4. In 1983, the US Marine barracks in Beirut was blown up by:

a. A pizza delivery boy
b. Pee Wee Herman
c. Geraldo Rivera
d. Muslim male extremists mostly between the ages of 17 and 40

5. In 1985 the cruise ship Achille Lauro was hijacked and a 70
year old American passenger was murdered and thrown overboard in his
wheelchair by:

a. The Smurfs
b. Davy Jones
c. The Little Mermaid
d. Muslim male extremists mostly between the ages of 17 and 40

6.In 1985 TWA flight 847 was hijacked at Athens, and a US Navy
diver trying to rescue passengers was murdered by:

a. Captain Kidd
b. Charles Lindberg
c. Mother Teresa
d. Muslim male extremists mostly between the ages of 17 and 40

7.In 1988, Pan Am Flight 103 was bombed by:
a. Scooby Doo
b. The Tooth Fairy
c. Butch Cassidy and The Sundance Kid
d. Muslim male extremists mostly between the ages of 17 and 40

8. In 1993 the World Trade Center was bombed the first time by:
a. Richard Simmons
b. Grandma Moses
c. Michael Jordan
d. Muslim male extremists mostly between the ages of 17 and 40

9.In 1998, the US embassies in Kenya and Tanzania were bombed
by:
a. Mr. Rogers
b. Hillary Clinton, to distract attention from Wild Bill' s women
problems
c. The World Wrestling Federation
d. Muslim male extremists mostly between the ages of 17 and 40

10.On 9/11/01, four airliners were hijacked; two were used as
missiles to take out the World Trade Centers and of the remaining
two, one crashed
into the US Pentagon and the other was diverted and crashed by the
passengers.Thousands of people were killed by:

a. Bugs Bunny, Wiley E. Coyote, Daffy Duck and Elmer Fudd
b. The Supreme Court of Florida
c. Mr. Bean
d Muslim male extremists mostly between the ages of 17 and 40

11.In 2002 the United States fought a war in Afghanistan against:
a. Enron
b. The Lutheran Church
c. The NFL
d. Muslim male extremists mostly between the ages of 17 and 40

12. In 2002 reporter Daniel Pearl was kidnapped and murdered by:

a. Bonnie and Clyde
b. Captain Kangaroo
c. Billy Graham
d. Muslim male extremists mostly between the ages of 17 and 40

Nope, .....I really don't see a pattern here to justify profiling, do
you?

So, to ensure we Americans never offend anyone, particularly fanatics
intent on killing us, airport security screeners will no longer be
allowed to profile certain people. They must conduct random searches of
80-year-old women, little kids, airline pilots with proper
identification, secret
agents who are members of the President's security detail, 85-year old
Congressmen
with metal hips,and Medal of Honor winning and former Governor Joe Foss,
but
leave Muslim Males between the ages 17 and 40 alone because of
profiling.

Let's send this to as many people as we can so that the Gloria
Aldreds and other dunder-headed attorneys along with Federal Justices
that want to thwart common sense, feel doubly ashamed of themselves - if
they
have any such sense.

As the writer of the award winning story "Forrest Gump" so aptly put
it,
"Stupid is as stupid does."
Come on people wake up!!!

Keep this going.
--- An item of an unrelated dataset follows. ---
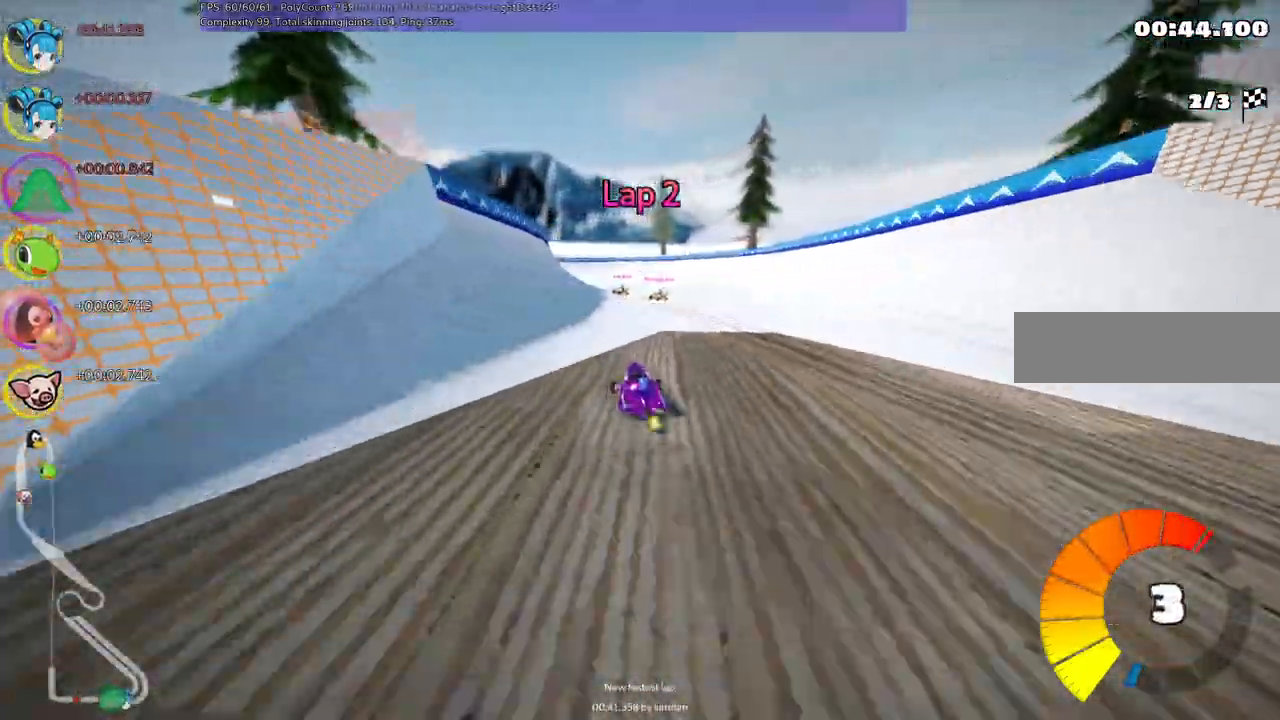
{"keys": ["left", "m", "right", "up"], "events": [[333, "left", "down"]]}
Pass it on to everyone in your address book.

Our Country and our troops need our support unlike the slap in the face
by Senator Ted Kennedy.


----------



## Militant_Tiger (Feb 23, 2004)

I like the part where every terrorist act commited by caucasians is omitted.

As to profiling, it is wrong no matter how you slice it. It is morally wrong, and it violates the constitution. You cannot change what race you are born as, and you should thus not be restricted because of it.



> 85-year old
> Congressmen
> with metal hips,and Medal of Honor winning and former Governor Joe Foss,
> but
> ...


That is the biggest load of crap I have ever heard. This person obviously has no idea what the banning of profiling means. It means that you cannot pick people based on skin color out of a lineup and search them alone, you must search everyone. It seems that misinformation is the main tool used to promote the conservative agenda.



> Our Country and our troops need our support unlike the slap in the face by Senator Ted Kennedy.


"You go to war with the army you have, not the army you wish you had" -Donald Rumsfeld


----------



## 4CurlRedleg (Aug 31, 2003)

Scooby Doo, Richard simmons and Mr. Rogers, Thats who I'd profile!!! dd:


----------



## Plainsman (Jul 30, 2003)

Militant Tiger wrote:



> I like the part where every terrorist act commited by caucasians is omitted.


Hey, Militant what race are people from the Mid East?

Mr. Justice Sutherland delivered the opinion of the Court.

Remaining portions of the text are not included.